Tête de Bœuf et Visage de Cheval échangèrent un regard, touchés par le sort du pauvre vieil homme. Mais les humains ont leurs lois, et les fantômes les leurs ; il leur fallait tout de même emmener le père et le fils Wang aux enfers. Soudain, le téléphone de Visage de Cheval sonna. Il répondit : « D'accord, d'accord, je comprends. C'est en cours de traitement. Parfait. » Après avoir raccroché, Visage de Cheval se tourna vers Tête de Bœuf, qui pleurait à chaudes larmes. Le père et le fils Wang étaient agenouillés au sol, prosternés devant la silhouette du vieux Wang qui s'éloignait.
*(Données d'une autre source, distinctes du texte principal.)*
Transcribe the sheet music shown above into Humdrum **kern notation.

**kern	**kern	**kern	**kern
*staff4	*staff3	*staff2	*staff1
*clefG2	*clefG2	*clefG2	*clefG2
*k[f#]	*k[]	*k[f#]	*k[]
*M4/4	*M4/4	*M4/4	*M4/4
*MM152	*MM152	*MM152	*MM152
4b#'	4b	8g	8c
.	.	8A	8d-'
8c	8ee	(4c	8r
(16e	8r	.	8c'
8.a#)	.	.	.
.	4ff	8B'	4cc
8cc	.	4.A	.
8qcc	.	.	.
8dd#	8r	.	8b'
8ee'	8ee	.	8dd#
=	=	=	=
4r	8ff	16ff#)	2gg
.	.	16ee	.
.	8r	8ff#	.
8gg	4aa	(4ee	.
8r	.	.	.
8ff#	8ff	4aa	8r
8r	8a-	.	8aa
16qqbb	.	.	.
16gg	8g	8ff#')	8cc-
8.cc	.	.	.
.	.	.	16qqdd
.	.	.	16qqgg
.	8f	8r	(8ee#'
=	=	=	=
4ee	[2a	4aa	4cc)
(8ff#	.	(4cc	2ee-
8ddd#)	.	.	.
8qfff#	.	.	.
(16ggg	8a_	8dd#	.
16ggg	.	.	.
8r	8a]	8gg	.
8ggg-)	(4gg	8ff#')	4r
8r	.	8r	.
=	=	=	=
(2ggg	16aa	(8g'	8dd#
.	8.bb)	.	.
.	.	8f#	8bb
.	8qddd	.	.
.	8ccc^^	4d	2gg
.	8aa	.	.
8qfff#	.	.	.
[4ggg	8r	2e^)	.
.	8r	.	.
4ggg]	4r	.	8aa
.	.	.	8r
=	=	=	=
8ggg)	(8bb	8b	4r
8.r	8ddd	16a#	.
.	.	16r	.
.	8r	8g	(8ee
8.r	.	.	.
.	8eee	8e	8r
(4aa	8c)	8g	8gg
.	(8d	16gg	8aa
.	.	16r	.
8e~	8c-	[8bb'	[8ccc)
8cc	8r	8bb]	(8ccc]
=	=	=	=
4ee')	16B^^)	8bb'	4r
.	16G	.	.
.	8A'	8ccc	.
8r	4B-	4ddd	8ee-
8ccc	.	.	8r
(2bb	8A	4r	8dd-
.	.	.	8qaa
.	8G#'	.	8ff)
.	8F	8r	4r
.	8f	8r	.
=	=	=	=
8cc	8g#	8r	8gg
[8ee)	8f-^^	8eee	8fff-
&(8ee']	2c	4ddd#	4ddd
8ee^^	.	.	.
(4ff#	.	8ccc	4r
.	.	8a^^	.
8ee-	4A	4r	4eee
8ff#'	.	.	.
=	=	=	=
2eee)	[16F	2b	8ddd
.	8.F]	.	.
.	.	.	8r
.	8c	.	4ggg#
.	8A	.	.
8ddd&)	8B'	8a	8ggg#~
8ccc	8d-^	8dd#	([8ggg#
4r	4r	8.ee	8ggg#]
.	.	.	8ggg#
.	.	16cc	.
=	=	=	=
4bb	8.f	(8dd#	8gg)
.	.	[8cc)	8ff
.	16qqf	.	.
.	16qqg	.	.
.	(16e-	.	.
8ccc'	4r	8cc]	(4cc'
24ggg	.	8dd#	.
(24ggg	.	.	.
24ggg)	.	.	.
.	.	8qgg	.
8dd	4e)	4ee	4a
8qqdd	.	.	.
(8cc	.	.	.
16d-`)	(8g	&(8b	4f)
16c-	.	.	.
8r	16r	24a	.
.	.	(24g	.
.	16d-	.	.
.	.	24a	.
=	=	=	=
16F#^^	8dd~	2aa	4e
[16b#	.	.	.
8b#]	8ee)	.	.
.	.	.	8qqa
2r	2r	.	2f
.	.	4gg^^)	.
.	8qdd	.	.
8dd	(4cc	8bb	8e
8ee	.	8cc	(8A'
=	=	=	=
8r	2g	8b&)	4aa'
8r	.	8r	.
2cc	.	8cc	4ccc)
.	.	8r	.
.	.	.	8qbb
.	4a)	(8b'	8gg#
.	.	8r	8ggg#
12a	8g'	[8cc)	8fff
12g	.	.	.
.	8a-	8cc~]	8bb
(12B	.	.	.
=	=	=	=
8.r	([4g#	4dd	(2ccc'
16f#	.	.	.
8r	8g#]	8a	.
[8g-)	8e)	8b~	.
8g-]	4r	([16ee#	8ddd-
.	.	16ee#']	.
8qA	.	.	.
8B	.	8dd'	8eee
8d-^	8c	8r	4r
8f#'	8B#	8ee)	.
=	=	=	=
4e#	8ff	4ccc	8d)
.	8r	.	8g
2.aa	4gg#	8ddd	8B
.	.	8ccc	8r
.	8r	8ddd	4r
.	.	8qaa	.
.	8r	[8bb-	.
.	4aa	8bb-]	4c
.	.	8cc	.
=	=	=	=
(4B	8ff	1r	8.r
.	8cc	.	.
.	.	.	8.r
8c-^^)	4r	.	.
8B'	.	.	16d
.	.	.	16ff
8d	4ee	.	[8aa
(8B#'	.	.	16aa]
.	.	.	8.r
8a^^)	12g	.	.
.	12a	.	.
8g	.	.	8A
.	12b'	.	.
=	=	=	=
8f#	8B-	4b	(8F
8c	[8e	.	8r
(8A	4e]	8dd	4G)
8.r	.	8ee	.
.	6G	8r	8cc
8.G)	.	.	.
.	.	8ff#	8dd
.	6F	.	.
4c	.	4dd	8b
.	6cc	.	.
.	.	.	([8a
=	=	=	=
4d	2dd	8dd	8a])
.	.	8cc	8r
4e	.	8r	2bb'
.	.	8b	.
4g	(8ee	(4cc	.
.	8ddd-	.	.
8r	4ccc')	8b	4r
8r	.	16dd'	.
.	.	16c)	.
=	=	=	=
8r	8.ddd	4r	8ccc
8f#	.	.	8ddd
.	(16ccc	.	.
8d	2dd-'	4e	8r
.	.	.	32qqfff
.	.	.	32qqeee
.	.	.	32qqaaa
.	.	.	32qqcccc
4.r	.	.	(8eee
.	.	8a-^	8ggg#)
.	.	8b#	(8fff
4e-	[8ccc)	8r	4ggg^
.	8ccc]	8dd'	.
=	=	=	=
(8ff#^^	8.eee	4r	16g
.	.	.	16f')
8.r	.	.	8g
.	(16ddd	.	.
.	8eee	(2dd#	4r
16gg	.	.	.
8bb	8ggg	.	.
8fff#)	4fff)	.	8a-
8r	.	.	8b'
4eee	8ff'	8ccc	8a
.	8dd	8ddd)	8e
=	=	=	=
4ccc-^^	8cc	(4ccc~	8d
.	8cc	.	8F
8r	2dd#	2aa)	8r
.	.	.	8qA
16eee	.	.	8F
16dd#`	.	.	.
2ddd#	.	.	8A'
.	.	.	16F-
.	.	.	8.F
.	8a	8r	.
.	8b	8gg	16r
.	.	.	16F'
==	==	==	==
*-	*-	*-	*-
Tête de Cheval rapporta à Tête de Bœuf l'ordre du Roi des Enfers, et Tête de Bœuf, pris d'un rire mêlé de larmes, les relâcha tous deux et dit au fils du Vieux Roi : « Si je découvre que tu es encore ingrat envers tes fils, je te traînerai dans le chaudron d'huile et je te ferai frire ! » Sur ces mots, Tête de Bœuf et Tête de Cheval disparurent.
Il ne restait plus que deux lignes de larmes de regret pour le fils de la famille Wang. ==================================================================================== Chapitre dix : Ne vous asseyez pas sur une tombe (Deuxième partie) - L'esprit de Yi Ge - Recueilli et organisé par
Tandis que le vieux Wang regardait les flammes de l'encens s'intensifier, il essuya ses larmes et continua de marcher en appelant : « Fils, petit-fils, vous êtes rentrés ! » Les fantômes du père et du fils Wang continuaient de suivre le vieux Wang.
Pendant ce temps, chez le vieux Wang, l'esprit maléfique, voyant le vieux Le Shui sur le point d'exploser de colère, sembla impassible. Cependant, il sous-estima le vieil homme aveugle qui se tenait devant lui. Le vieux Le Shui s'avança et saisit l'esprit maléfique par le cou. Ce dernier ressentit une brûlure intense et tenta désespérément de se libérer, mais l'étreinte du vieux Le Shui était trop forte et il ne put s'échapper, quoi qu'il fasse. Désespéré, l'esprit maléfique n'eut d'autre choix que d'exhaler un souffle de gaz cadavérique. Ce souffle est celui d'un mort ; non seulement un être humain ordinaire en mourrait, mais même un immortel de haut rang périrait. Seul inconvénient : chaque mort ne dispose que d'un seul souffle de gaz cadavérique.